With songs like “Interzone” (taken from the nightmarish “other place” in Burrough’s Naked Lunch) containing lyrics such as, “In a group all forgotten youth/Had to think, collect my senses now/Are turned on to a knife edged view/Find some places where my friends don’t know/And I was looking for a friend of mine,” it is no surprise to me that, looking back on the dead soul I pretended to hold, such distant declarations of emptiness and despair would be so right, so relevant.
It was their debut album, Unknown Pleasures, that fed my dark need to disregard everything of value in the suburban dump where I grew up. Shopping malls as Bergen-Belsen ovens, television as a zombie ( to eat our brains), fast-food franchises as strychnine troughs, schools as robot factories, white picket fences as cattle pastures and the corporate track as abattoir, every negative trope I’d developed for the rejection of society was reinforced by the music of Joy Division. The song “New Dawn Fades” starts with the lines, “A change of speed, a change of style/A change of scene, with no regrets,” which was exactly what I was grasping for, attempting as I was to escape my middle-American hell.
The best cut on the album, “She’s Lost Control,” was the clearest indication to me, however, that Joy Division was tapped into the same wavelength on which I had tuned, describing a grand mal reaction to a toxic society and completely set adrift with that seizure.
“Confusion in her eyes that says it all/She’s lost control/And she’s clinging to the nearest passer by/She’s lost control/And she gave away the secrets of her past/And said I’ve lost control again/And a voice that told her when and where to act/She said I’ve lost control again,” describing lost a soul cast into oblivion by the very structure that held her in bondage. Sung over a sparse arrangement of a dirge-like bass line, automaton drum and a distant guitar, the lyrics capture an inescapable trap of insanity, the fear that the mind has gone, with no way to get it back. It made complete and conclusive sense to me.
A year later, Joy Division released their second album, Closer, and on the heels of the single “Love Will Tear Us Apart” (released after Closer) were booked to tour the U.S. The day before they were set to leave for the tour, lead singer Ian Curtis committed suicide.
When I heard that Curtis had hung himself, things changed for me. I had entered college in Hawaii and attained a certain amount of Zen on the topside of a surfboard. The news of Curtis’s death brought home some important lessons — the price of taking one’s self too seriously is usually tragic. More than that, I was learning that the result of having all the answers was self-imposed ignorance in the service of arrogance.

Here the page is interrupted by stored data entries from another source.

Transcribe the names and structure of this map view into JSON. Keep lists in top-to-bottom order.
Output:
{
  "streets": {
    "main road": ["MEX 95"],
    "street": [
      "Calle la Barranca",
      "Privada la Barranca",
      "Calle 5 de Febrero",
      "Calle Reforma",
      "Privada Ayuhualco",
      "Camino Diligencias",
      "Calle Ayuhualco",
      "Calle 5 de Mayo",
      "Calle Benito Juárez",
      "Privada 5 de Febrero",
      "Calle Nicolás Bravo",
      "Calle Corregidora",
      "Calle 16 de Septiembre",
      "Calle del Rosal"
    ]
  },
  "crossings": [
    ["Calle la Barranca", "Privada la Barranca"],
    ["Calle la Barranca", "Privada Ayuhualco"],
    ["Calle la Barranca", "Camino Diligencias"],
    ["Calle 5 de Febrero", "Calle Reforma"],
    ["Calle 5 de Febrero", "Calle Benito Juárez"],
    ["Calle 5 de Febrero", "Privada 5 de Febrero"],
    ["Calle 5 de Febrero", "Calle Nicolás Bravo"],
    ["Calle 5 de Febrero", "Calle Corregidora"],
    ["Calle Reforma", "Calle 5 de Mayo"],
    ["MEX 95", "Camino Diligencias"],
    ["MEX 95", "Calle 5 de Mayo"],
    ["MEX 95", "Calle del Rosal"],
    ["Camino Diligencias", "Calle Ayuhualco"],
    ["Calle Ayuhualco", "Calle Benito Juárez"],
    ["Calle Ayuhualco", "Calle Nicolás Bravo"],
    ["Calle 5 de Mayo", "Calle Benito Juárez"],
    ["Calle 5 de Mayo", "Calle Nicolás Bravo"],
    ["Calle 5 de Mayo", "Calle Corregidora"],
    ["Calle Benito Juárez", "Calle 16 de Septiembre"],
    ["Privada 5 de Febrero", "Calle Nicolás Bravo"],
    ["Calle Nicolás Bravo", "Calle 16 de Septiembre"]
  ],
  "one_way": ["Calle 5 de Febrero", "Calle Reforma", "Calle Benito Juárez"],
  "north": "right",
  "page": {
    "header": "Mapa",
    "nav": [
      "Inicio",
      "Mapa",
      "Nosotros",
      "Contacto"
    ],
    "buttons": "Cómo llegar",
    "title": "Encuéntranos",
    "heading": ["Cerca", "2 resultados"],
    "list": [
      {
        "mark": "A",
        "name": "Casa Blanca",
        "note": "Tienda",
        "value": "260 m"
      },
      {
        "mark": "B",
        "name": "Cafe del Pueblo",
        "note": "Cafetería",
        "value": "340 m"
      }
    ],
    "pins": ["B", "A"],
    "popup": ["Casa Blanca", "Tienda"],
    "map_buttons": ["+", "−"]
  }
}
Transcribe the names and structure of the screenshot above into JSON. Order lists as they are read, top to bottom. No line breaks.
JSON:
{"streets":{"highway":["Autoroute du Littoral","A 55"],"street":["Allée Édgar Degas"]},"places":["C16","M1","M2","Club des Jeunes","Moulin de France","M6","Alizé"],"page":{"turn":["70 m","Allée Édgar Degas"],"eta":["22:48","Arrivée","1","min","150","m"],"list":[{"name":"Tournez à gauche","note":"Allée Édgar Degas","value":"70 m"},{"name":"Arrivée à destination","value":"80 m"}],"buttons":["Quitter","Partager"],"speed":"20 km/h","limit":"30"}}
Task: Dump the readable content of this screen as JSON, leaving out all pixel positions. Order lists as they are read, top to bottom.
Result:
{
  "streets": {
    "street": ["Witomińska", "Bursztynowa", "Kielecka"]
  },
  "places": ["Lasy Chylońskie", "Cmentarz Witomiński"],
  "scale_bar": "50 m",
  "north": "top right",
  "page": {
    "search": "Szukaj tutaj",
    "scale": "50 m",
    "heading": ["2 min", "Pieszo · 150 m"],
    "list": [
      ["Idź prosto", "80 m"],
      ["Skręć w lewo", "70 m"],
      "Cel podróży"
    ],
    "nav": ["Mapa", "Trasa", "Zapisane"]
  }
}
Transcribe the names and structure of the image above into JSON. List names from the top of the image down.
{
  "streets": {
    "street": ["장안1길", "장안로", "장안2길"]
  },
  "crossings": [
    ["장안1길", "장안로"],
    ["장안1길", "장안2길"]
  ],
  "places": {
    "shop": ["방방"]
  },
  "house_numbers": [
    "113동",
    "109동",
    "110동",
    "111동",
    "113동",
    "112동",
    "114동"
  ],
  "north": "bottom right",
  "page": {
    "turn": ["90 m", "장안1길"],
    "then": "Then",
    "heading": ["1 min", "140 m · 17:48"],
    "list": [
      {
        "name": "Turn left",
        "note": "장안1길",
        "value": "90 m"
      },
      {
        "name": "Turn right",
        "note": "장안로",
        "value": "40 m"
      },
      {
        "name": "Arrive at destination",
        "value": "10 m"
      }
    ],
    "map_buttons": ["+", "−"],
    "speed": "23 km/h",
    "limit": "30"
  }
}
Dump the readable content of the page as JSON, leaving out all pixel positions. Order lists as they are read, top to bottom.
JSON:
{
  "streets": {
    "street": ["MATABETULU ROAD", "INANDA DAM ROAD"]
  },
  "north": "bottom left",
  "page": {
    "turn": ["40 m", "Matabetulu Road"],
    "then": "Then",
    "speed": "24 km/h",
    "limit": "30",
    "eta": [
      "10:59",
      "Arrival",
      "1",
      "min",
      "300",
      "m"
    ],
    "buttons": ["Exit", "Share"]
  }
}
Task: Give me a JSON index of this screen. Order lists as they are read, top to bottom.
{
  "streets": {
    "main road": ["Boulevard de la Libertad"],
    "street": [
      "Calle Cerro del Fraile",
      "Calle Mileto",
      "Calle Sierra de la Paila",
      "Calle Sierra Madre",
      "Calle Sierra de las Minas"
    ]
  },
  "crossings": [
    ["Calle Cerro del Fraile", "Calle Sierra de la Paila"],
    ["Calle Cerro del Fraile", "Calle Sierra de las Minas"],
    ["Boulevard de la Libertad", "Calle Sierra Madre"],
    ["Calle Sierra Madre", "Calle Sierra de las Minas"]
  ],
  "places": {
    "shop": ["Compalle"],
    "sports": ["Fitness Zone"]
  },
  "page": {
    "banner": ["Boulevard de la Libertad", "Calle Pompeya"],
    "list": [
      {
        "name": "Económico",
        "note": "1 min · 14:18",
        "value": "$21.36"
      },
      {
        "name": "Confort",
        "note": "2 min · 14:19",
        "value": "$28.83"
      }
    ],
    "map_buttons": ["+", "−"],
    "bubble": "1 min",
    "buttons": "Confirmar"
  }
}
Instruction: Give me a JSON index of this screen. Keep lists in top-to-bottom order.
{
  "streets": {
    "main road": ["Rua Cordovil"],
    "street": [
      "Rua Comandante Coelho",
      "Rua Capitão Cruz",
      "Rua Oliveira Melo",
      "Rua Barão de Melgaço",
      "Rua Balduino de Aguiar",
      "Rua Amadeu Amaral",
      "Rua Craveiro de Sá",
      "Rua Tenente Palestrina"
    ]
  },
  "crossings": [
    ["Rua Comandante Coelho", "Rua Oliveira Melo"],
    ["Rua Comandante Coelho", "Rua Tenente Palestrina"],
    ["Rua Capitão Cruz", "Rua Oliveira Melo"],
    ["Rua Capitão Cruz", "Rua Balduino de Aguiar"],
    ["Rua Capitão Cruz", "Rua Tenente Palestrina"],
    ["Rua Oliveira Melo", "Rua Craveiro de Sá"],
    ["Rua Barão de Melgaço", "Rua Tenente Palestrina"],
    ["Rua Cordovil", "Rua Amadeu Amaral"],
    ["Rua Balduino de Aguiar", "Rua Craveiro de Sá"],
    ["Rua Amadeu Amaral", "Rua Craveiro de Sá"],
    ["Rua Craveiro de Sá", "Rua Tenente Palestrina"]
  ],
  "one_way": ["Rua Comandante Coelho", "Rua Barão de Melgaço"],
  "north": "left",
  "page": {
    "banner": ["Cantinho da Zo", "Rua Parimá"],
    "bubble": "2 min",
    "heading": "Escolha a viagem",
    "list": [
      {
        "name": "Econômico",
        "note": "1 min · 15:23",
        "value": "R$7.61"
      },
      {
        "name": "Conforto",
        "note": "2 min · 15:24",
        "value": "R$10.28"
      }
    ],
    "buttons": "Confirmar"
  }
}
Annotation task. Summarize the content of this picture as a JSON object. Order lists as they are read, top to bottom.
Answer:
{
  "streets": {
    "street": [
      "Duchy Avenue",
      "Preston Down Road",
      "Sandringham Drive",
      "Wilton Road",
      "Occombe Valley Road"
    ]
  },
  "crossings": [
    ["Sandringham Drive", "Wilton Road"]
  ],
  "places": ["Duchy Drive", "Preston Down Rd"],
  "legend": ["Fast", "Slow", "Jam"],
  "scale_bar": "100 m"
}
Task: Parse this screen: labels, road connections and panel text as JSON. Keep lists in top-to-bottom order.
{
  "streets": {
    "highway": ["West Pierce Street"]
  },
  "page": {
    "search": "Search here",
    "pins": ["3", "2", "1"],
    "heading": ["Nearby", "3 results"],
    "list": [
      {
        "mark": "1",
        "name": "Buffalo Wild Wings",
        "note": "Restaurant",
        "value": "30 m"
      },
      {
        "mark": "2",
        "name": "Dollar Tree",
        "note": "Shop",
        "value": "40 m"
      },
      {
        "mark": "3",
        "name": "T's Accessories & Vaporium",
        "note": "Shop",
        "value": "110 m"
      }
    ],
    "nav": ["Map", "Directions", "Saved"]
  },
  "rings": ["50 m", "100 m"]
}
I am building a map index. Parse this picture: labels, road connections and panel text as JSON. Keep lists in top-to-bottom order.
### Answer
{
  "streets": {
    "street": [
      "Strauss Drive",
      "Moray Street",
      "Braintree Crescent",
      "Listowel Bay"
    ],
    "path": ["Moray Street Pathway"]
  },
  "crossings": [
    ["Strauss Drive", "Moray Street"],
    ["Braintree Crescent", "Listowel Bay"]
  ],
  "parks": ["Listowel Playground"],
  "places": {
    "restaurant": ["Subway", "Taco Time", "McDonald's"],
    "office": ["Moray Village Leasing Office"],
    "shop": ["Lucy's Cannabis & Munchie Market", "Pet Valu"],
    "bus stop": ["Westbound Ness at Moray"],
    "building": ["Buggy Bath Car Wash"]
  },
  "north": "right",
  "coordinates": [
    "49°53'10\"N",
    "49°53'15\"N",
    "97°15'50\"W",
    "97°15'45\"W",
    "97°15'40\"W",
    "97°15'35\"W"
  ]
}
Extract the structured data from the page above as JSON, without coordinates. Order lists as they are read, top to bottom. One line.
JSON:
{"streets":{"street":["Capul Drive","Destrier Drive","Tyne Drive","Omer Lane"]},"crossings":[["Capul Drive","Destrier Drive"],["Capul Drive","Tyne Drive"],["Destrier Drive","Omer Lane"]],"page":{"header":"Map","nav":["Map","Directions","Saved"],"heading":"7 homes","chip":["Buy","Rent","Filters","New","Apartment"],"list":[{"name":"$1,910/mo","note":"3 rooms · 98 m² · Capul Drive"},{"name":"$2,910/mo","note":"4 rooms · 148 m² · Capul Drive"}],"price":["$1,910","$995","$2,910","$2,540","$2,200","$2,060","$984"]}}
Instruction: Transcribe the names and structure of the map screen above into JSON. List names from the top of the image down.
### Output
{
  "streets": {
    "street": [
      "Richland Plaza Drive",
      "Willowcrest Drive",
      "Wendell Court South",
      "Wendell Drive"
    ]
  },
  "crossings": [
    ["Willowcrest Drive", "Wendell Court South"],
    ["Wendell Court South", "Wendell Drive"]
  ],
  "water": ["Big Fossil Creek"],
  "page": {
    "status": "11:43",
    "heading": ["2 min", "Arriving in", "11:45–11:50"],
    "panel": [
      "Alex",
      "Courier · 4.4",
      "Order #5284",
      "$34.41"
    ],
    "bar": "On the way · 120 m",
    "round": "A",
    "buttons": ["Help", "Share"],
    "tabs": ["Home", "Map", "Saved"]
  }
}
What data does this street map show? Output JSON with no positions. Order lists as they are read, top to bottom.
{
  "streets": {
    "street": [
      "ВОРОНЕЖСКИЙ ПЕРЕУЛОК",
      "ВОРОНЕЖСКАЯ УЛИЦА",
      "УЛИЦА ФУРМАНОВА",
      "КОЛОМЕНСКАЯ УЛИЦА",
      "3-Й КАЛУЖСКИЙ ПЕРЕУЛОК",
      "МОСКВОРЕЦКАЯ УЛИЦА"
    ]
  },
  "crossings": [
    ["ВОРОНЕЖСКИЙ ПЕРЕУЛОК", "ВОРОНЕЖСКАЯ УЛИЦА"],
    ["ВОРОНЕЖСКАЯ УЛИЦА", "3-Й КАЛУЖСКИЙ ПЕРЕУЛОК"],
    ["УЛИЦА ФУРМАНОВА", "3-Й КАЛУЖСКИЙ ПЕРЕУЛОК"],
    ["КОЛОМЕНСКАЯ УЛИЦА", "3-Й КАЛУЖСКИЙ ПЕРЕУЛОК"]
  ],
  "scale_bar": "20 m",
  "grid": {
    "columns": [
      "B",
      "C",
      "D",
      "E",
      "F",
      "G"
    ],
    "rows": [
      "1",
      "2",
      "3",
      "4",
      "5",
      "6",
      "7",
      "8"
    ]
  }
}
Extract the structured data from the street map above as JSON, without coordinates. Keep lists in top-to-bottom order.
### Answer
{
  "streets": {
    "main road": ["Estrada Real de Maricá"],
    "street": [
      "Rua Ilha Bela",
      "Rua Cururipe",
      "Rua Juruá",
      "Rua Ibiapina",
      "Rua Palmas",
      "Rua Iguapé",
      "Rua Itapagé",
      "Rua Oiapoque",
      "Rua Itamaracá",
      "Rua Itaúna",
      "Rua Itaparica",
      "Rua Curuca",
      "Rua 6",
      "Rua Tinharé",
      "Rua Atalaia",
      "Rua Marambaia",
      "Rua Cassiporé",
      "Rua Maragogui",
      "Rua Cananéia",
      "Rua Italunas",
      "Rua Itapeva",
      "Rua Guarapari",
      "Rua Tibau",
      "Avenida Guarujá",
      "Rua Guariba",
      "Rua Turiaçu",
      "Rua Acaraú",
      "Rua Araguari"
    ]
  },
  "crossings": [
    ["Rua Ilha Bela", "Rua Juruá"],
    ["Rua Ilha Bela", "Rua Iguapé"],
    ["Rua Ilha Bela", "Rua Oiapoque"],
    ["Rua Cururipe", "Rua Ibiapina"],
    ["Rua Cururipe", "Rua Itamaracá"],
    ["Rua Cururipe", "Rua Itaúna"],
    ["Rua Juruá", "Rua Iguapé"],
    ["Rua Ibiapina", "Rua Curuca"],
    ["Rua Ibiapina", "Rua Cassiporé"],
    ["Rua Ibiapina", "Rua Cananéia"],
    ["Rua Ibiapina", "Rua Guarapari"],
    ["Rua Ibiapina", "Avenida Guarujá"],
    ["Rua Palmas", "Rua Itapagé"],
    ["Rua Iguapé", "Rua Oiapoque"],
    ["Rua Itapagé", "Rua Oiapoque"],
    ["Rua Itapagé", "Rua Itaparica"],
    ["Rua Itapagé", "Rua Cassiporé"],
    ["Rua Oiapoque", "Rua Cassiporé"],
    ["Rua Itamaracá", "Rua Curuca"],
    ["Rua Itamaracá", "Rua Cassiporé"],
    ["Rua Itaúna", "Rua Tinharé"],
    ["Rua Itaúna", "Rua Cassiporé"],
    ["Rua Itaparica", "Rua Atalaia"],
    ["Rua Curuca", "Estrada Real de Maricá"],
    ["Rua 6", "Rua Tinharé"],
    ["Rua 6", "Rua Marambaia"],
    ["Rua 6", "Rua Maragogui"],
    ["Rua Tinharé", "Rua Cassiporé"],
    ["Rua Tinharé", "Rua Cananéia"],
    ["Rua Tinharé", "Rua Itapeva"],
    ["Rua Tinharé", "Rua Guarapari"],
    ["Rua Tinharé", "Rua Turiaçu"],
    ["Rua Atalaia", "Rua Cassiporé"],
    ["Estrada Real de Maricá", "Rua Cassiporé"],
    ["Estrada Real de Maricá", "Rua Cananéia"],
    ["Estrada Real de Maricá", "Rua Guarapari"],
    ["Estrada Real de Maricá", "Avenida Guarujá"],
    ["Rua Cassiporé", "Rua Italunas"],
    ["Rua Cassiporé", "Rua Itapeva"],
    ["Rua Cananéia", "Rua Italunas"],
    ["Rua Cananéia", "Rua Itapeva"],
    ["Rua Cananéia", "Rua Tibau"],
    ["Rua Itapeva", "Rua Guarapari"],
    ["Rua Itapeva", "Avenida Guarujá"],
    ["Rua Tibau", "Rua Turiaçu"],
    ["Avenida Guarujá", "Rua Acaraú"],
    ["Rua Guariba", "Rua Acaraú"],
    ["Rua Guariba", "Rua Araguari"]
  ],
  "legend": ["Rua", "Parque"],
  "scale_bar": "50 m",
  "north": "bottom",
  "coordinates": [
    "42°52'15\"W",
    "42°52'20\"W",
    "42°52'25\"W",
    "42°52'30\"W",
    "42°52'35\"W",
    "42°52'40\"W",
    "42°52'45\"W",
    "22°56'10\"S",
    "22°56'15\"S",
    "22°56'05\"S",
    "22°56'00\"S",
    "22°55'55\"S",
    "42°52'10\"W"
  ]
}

Still, I continue to reach for Joy Division, in the same way countless bands did and do; The Cure early on, Interpol or The Horrors most recently, among so many. As profound as the darkness is in Joy Division’s music, it is also beautiful, sad and frightening. Anyone enamored with the poetry of Verlaine or Rimbaud, enthralled by the prose of Poe or Gogol, would appreciate, in theory, what Joy Division accomplished.
Short of beating a tourist to death with a sack of oranges, unwilling to step into the sandals of Sysiphus and shovel more snow, Joy Division saved me, again, as they had so many years before.